## [TASK REQUIREMENTS]
Could you reproduce the lines below from the one with "Anda bisa menulis" through the one with "- Salvar todos"? Keep both ends and add nothing.

[Start of Attachment]

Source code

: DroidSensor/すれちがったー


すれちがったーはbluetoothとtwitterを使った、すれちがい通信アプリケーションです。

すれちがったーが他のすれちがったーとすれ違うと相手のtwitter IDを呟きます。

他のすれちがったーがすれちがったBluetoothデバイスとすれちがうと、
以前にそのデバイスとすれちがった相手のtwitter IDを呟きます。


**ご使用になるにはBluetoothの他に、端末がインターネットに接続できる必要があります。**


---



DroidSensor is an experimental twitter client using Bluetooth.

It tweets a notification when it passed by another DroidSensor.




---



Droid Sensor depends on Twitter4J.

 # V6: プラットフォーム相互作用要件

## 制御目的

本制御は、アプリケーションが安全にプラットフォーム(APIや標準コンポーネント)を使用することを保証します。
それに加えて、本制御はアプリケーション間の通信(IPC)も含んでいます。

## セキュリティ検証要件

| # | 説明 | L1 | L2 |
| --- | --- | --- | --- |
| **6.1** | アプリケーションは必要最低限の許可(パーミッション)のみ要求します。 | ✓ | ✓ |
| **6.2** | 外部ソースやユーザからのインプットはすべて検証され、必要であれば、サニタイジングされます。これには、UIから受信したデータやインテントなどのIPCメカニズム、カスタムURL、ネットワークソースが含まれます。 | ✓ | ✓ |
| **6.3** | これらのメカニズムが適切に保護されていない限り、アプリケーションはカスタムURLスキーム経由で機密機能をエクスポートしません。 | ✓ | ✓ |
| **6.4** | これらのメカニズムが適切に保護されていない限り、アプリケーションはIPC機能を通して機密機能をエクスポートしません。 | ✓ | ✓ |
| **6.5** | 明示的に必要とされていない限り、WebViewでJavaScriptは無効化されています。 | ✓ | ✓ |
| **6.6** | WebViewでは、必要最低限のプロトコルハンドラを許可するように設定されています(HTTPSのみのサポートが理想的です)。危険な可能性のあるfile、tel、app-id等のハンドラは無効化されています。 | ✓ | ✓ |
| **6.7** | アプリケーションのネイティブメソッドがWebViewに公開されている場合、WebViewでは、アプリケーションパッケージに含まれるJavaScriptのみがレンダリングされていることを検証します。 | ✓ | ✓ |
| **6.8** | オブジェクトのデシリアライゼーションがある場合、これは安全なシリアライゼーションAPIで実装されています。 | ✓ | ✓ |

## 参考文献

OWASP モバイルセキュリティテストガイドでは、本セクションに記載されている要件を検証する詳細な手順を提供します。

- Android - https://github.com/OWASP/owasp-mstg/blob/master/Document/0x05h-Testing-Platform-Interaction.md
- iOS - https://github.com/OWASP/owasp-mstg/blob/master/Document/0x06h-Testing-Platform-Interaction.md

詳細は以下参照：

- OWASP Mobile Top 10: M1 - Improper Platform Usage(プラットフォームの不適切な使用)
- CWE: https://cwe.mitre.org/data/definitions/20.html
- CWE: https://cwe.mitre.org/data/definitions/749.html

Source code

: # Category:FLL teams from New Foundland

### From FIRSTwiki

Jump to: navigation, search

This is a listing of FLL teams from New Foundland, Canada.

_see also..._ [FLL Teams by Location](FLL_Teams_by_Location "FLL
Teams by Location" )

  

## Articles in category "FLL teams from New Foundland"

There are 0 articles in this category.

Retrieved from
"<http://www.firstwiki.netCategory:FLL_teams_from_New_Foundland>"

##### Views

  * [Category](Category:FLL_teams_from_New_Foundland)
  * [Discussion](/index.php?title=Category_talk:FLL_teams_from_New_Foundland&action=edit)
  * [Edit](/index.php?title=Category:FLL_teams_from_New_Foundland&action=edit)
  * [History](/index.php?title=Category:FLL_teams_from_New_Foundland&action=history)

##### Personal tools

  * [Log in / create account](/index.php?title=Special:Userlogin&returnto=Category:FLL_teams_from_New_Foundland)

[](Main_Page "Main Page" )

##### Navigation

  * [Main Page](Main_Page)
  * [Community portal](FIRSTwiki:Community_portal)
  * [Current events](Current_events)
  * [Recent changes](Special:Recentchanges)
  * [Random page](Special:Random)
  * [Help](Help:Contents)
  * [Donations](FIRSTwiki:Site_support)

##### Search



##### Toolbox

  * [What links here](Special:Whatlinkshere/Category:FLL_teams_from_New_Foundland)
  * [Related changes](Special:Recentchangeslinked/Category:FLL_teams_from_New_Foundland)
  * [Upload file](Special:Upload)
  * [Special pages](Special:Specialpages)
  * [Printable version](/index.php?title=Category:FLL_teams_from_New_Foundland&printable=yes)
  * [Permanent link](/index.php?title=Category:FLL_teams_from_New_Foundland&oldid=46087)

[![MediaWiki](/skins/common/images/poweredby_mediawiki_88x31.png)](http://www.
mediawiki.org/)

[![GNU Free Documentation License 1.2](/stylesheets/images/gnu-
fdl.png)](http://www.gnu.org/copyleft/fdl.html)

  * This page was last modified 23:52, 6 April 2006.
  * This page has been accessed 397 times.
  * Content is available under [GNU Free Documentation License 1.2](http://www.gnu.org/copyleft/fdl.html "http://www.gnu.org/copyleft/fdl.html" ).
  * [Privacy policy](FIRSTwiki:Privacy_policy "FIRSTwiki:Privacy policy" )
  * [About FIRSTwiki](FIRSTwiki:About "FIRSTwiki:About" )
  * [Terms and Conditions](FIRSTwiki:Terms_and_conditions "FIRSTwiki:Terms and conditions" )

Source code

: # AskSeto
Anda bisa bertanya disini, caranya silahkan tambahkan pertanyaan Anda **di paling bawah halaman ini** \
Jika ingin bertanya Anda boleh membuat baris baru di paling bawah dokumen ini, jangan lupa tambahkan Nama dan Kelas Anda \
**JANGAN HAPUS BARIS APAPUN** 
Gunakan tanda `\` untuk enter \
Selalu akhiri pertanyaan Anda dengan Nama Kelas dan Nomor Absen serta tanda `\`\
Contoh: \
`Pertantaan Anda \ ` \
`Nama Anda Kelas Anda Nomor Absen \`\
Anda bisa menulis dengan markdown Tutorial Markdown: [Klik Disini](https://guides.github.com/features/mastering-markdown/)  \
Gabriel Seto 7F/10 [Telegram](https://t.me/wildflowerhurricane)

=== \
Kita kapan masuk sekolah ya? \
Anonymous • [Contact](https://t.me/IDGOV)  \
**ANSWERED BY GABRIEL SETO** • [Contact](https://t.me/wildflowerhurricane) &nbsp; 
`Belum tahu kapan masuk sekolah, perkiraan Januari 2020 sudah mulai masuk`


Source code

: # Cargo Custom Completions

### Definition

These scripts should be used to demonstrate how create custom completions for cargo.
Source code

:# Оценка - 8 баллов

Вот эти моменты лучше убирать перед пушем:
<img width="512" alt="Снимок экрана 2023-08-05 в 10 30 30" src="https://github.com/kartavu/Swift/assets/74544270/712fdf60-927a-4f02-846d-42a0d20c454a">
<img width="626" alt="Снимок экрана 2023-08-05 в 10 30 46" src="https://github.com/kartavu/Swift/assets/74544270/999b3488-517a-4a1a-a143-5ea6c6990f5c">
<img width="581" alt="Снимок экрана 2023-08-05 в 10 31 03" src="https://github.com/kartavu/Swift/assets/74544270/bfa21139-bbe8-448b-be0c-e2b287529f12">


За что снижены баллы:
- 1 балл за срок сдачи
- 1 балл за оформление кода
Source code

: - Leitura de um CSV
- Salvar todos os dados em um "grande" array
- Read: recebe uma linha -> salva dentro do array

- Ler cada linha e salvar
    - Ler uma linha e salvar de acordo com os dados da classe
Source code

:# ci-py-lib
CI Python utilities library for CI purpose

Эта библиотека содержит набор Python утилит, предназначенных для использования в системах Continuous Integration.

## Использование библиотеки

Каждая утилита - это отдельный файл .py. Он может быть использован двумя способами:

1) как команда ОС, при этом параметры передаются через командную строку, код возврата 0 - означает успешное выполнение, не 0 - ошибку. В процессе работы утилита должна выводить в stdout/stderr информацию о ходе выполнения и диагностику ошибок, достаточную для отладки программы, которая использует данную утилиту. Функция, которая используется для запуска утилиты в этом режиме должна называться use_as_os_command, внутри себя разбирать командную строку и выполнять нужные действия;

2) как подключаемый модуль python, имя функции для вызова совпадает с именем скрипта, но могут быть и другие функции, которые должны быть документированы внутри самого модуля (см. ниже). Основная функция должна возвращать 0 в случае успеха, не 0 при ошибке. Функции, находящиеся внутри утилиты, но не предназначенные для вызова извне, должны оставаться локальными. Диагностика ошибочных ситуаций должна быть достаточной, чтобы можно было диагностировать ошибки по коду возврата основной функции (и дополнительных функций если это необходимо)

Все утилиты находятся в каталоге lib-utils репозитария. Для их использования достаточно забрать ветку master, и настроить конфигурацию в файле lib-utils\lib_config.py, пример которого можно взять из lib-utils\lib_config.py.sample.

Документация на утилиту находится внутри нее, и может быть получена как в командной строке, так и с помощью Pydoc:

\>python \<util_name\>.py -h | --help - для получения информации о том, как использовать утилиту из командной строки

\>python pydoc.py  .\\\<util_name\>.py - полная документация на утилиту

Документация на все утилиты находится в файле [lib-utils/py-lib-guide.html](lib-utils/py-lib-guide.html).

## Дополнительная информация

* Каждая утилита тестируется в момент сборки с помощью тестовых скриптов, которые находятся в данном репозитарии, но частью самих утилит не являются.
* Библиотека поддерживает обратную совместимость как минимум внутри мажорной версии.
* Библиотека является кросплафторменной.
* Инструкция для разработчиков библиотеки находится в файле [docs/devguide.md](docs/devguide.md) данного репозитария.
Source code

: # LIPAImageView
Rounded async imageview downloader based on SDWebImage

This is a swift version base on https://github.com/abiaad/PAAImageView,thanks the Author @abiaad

[End of Attachment]

## [ANSWER BOX]
Anda bisa menulis dengan markdown Tutorial Markdown: [Klik Disini](https://guides.github.com/features/mastering-markdown/)  \
Gabriel Seto 7F/10 [Telegram](https://t.me/wildflowerhurricane)

=== \
Kita kapan masuk sekolah ya? \
Anonymous • [Contact](https://t.me/IDGOV)  \
**ANSWERED BY GABRIEL SETO** • [Contact](https://t.me/wildflowerhurricane) &nbsp; 
`Belum tahu kapan masuk sekolah, perkiraan Januari 2020 sudah mulai masuk`


Source code

: # Cargo Custom Completions

### Definition

These scripts should be used to demonstrate how create custom completions for cargo.
Source code

:# Оценка - 8 баллов

Вот эти моменты лучше убирать перед пушем:
<img width="512" alt="Снимок экрана 2023-08-05 в 10 30 30" src="https://github.com/kartavu/Swift/assets/74544270/712fdf60-927a-4f02-846d-42a0d20c454a">
<img width="626" alt="Снимок экрана 2023-08-05 в 10 30 46" src="https://github.com/kartavu/Swift/assets/74544270/999b3488-517a-4a1a-a143-5ea6c6990f5c">
<img width="581" alt="Снимок экрана 2023-08-05 в 10 31 03" src="https://github.com/kartavu/Swift/assets/74544270/bfa21139-bbe8-448b-be0c-e2b287529f12">


За что снижены баллы:
- 1 балл за срок сдачи
- 1 балл за оформление кода
Source code

: - Leitura de um CSV
- Salvar todos os dados em um "grande" array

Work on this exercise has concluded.